J’ai dévoré les pages de ce premier tome. Il est vraiment rare que j’entre instantanément dans un livre, surtout quand il s’agit de fantasy mais là, j’ai été captivée d’emblée. Plus j’avançais dans ma lecture, plus mon coup de coeur pour cet univers et pour l’histoire grandissait. Vraiment, je suis tombée amoureuse de la plume d’Emily R. King et de l’histoire qu’elle instaure.

L’action suit un rythme effréné qui fait qu’on dévore toujours plus vite les pages, si bien qu’on ne voit pas la fin de ce premier tome pointer le bout de son nez. Elle arrive trop tôt!

La fin, évidemment, nous laisse sur un cliffhanger qui fait que je suis très impatiente de me plonger dans la suite.

The hundredth queen est en conclusion un très bon début de série. L’histoire et l’univers sont originaux. J’ai adhéré à cent pour cent à ce roman. Vivement la suite!

Dans le même registre, retrouvez mon avis sur Iskari de Kristen Ciccareli.
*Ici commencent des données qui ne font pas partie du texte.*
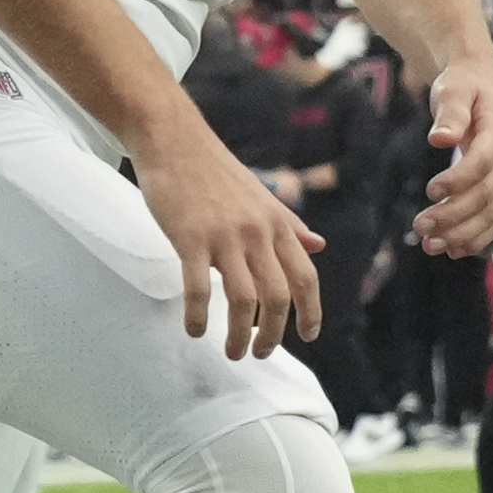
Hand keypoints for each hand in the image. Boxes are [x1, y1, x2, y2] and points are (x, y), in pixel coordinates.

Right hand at [131, 116, 320, 357]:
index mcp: (277, 224)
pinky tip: (195, 331)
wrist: (174, 139)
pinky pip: (198, 289)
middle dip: (273, 334)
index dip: (311, 311)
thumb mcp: (262, 197)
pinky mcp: (189, 239)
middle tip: (260, 353)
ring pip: (242, 300)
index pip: (305, 277)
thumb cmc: (216, 170)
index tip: (309, 336)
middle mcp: (257, 233)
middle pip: (277, 297)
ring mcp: (223, 237)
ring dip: (238, 335)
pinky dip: (198, 316)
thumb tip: (319, 245)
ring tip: (232, 352)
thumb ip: (290, 225)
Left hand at [411, 61, 492, 253]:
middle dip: (453, 215)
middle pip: (487, 195)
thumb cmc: (464, 87)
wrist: (481, 88)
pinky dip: (475, 238)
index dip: (458, 180)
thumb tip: (440, 139)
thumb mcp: (453, 89)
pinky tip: (452, 250)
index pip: (483, 162)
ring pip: (492, 214)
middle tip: (420, 226)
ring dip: (462, 234)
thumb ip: (450, 113)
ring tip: (430, 244)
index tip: (429, 191)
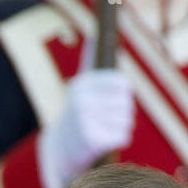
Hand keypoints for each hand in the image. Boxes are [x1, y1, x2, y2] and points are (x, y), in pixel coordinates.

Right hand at [37, 69, 135, 187]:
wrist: (61, 151)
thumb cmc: (78, 116)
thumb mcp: (80, 87)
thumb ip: (88, 61)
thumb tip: (93, 37)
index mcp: (83, 84)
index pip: (121, 84)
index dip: (125, 94)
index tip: (116, 101)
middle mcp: (82, 100)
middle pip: (126, 103)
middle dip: (125, 114)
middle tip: (111, 121)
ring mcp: (85, 121)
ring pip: (126, 121)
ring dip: (123, 128)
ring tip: (108, 131)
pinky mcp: (92, 140)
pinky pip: (123, 137)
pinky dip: (120, 141)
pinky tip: (107, 143)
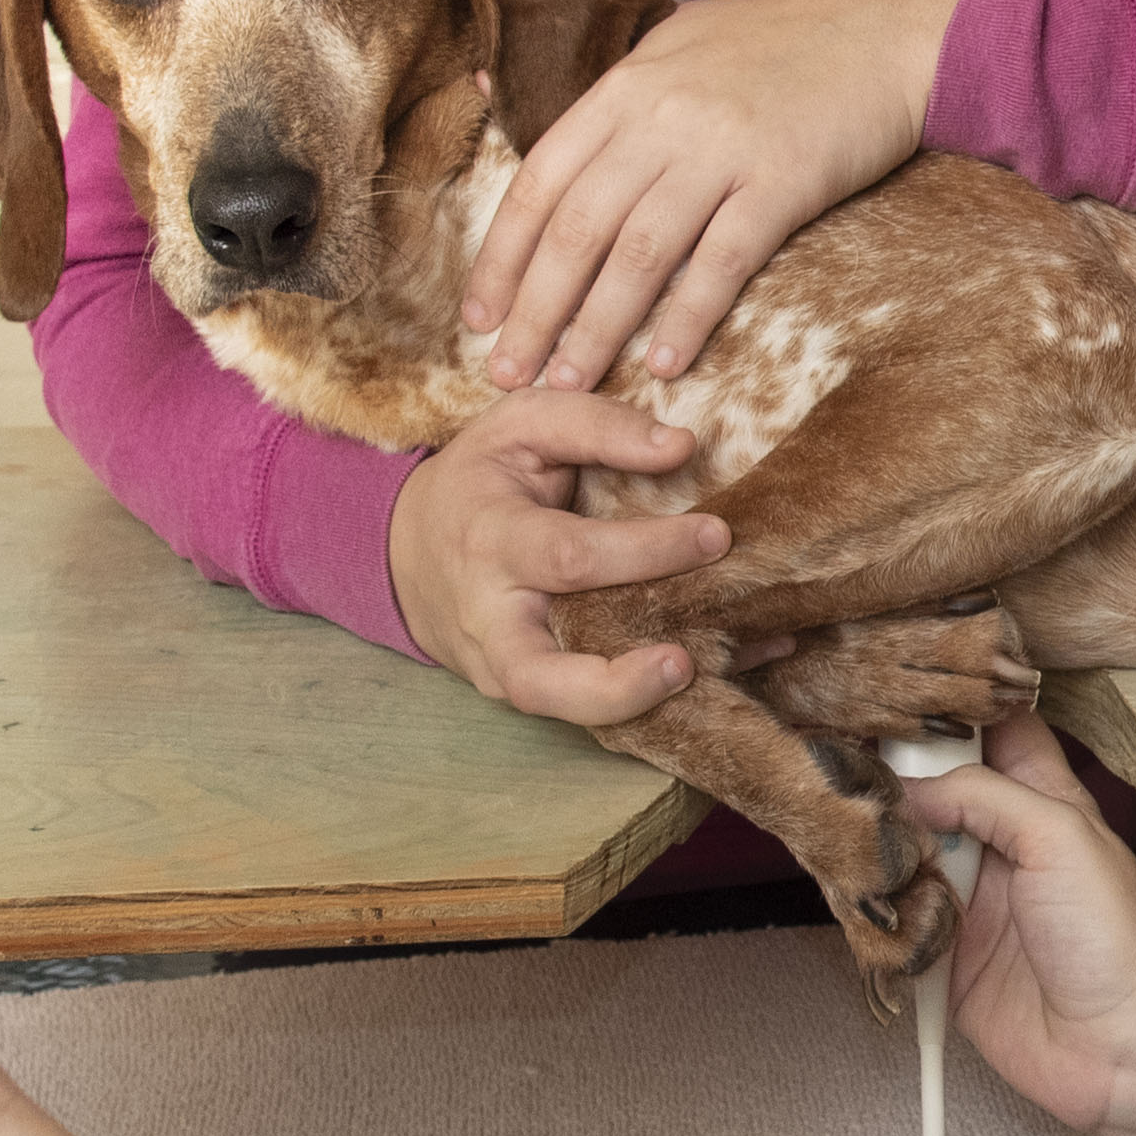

4 commentaires sur « Quadrilogie The hundredth queen, tome 1 – Emily R. King »

  1. Alors le résumé ça me fait penser à la trilogie Percheron de Fiona McIntosch (même si ça s’en éloigne dans les tomes suivants). Et bizarrement ça ne me tente pas vraiment malgré ton enthousiasme.
    Je vais attendre avant de me jeter dessus si je le croise.